Aquella mañana se levantó con la
esperanza de que sería el mejor día de su vida; su nihilismo le exigía le
agobiaba, ya el sentido era una palabra que no tenía definición en el mismo
diccionario. Su madre; la doña como le decíamos repitió aquellas palabras: “El
no creía en nada, en nadie; ni en el mismo; ojalá Dios sea bueno con su
destino”. Luis se levantó entonces esperanzado y se afeitó tras cinco años sin
hacerlo, eran las 6:00 am y el agua fría le golpeo la piel carcomida por la
vejez y los vellos encarnados, luego con parsimonia; abandonando su ímpetu se
contempló en el espejo, contemplo la vieja brocha de s padre y la cuchilla.

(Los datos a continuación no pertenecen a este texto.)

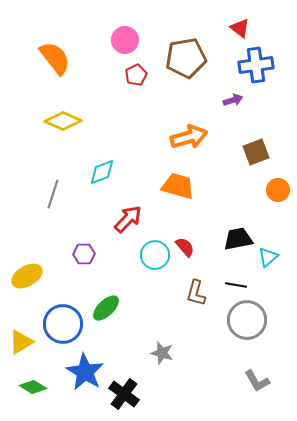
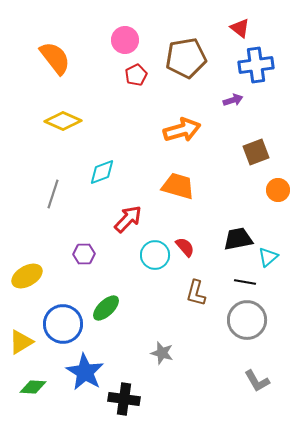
orange arrow: moved 7 px left, 7 px up
black line: moved 9 px right, 3 px up
green diamond: rotated 28 degrees counterclockwise
black cross: moved 5 px down; rotated 28 degrees counterclockwise
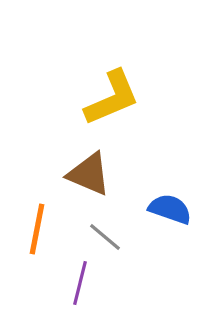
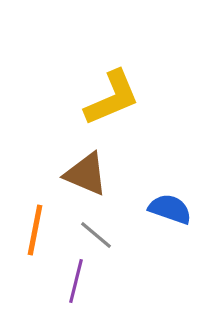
brown triangle: moved 3 px left
orange line: moved 2 px left, 1 px down
gray line: moved 9 px left, 2 px up
purple line: moved 4 px left, 2 px up
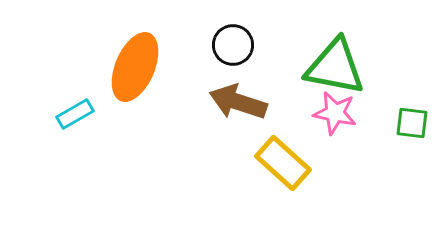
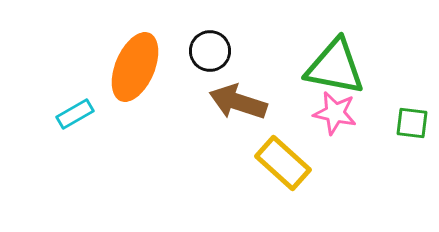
black circle: moved 23 px left, 6 px down
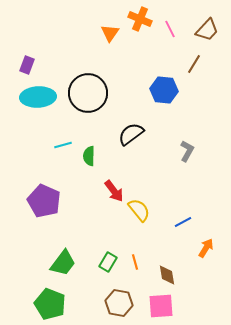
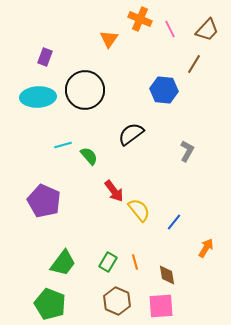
orange triangle: moved 1 px left, 6 px down
purple rectangle: moved 18 px right, 8 px up
black circle: moved 3 px left, 3 px up
green semicircle: rotated 138 degrees clockwise
blue line: moved 9 px left; rotated 24 degrees counterclockwise
brown hexagon: moved 2 px left, 2 px up; rotated 12 degrees clockwise
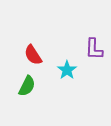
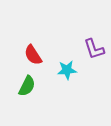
purple L-shape: rotated 20 degrees counterclockwise
cyan star: rotated 30 degrees clockwise
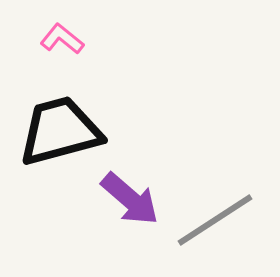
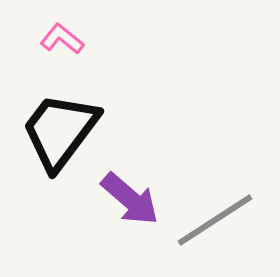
black trapezoid: rotated 38 degrees counterclockwise
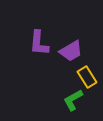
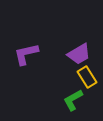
purple L-shape: moved 13 px left, 11 px down; rotated 72 degrees clockwise
purple trapezoid: moved 8 px right, 3 px down
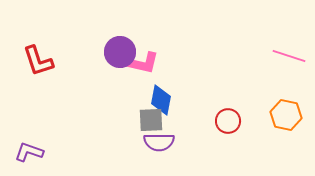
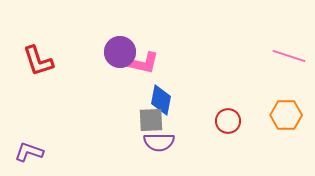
orange hexagon: rotated 12 degrees counterclockwise
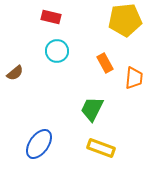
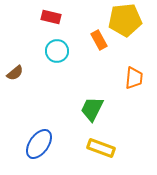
orange rectangle: moved 6 px left, 23 px up
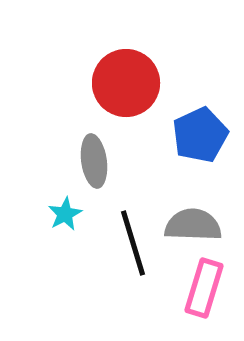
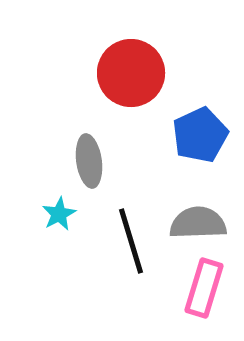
red circle: moved 5 px right, 10 px up
gray ellipse: moved 5 px left
cyan star: moved 6 px left
gray semicircle: moved 5 px right, 2 px up; rotated 4 degrees counterclockwise
black line: moved 2 px left, 2 px up
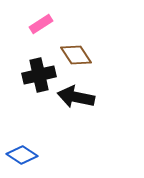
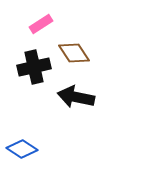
brown diamond: moved 2 px left, 2 px up
black cross: moved 5 px left, 8 px up
blue diamond: moved 6 px up
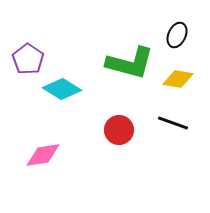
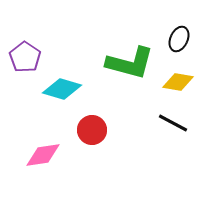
black ellipse: moved 2 px right, 4 px down
purple pentagon: moved 3 px left, 2 px up
yellow diamond: moved 3 px down
cyan diamond: rotated 15 degrees counterclockwise
black line: rotated 8 degrees clockwise
red circle: moved 27 px left
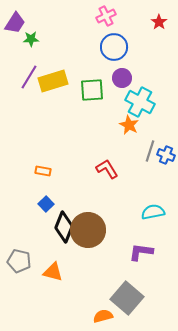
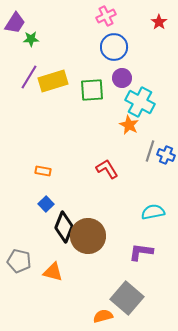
brown circle: moved 6 px down
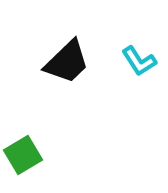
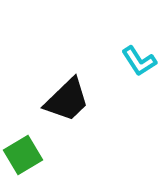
black trapezoid: moved 38 px down
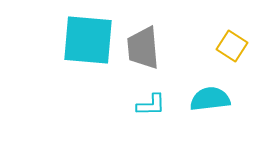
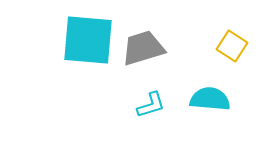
gray trapezoid: rotated 78 degrees clockwise
cyan semicircle: rotated 12 degrees clockwise
cyan L-shape: rotated 16 degrees counterclockwise
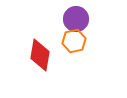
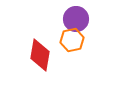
orange hexagon: moved 2 px left, 1 px up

Su madre, la doña; le había
ordenado que se afeitase en muchas ocasiones, incluso sus amigos que por el
destino no logramos leer los designios le dijimos en más de una ocasión:
“Pareces un loco, si te rapas quedas para manicomio” Él sonreía, porque en sus
adentro lo anhelaba.
Se cortó la cara en varias
ocasiones, la falta de práctica y la mano temblorosa hicieron las suyas. En los
tiempos mozos, se afeitaba a perfección en menos de cinco minutos. Aquella
mañana, obscura todavía; se tardó más de treinta. Cerca de las 7:00 el chorro
golpeó el cuerpo, raquítico y con panza, recordó entonces a su muchacha, la
misma que en tantas ocasiones me confesaba su amor: “Luis es un hombre
maravilloso…” Luego se quedaba en silencio durante minutos con la melancolía de
su ser, aquellos ojos negros entonces se encharcaban y desviaba la mirada,
desde que él decidió irse por los azares del destino, de su destino; en el que
tampoco creía a lo más recóndito de la ciudad, nunca ella despuntó la sonrisa
que nos conquistó en la niñez.
Aún era hermosa, cierto; pero
siempre sería la mujer, la musa, la novia; lo más amado por Luis y por lo tanto
nos era vergonzoso ahora pensar en lo más casto de lo más impuro. Ella el
orgullo de mi amigo y prefirió marcharse antes de que se consumiera junto a él
en su locura. Una noche, de esas de copas; en la plaza de Belén mientras tomaba
aquella cerveza del tarro verde me dijo: “La amo, la adoro; pero mi mente es un
caos, ella debe ser más que feliz”. Días después le dejo la nota para nunca
verla más, salvo en su cabeza.
Mientras la ducha continuaba, la
luz empezó a filtrarse por la rendija del baño. El olor a un desayunó inexistente
le llego a la nariz. A eso de las ocho caminaba por una cocina vacía; “Lo
primero es ayunar, durante días, es hora de olvidar los placeres” me dijo en
una de sus cartas. Luego se tumbó en el sofá; observó el techo enverdecido por
el moho. El alma se le escapaba, pero eso no le importaba, en contraposición le
hacía feliz.
El viejo reloj de la pared marcó
las diez, era un Jawaco heredado de su abuela; el himno nacional que detestaba
resonó, al parecer empezaba amar lo que antes odio. Tarareó la canción, se
ajustó la corbata morada, dio una última limpieza a sus zapatos y quitó la
etiqueta de la camiseta blanca. Ese fue mi último regalo de cumpleaños para él:
“Blanca – me dijo – vos sos marica si pensás que me voy a poner eso” Luego una
carcajada, un abrazo y corrió a darle un abrazo gigante a ella; en medio de su
desazón ella le daba eso que siempre buscaba: paz.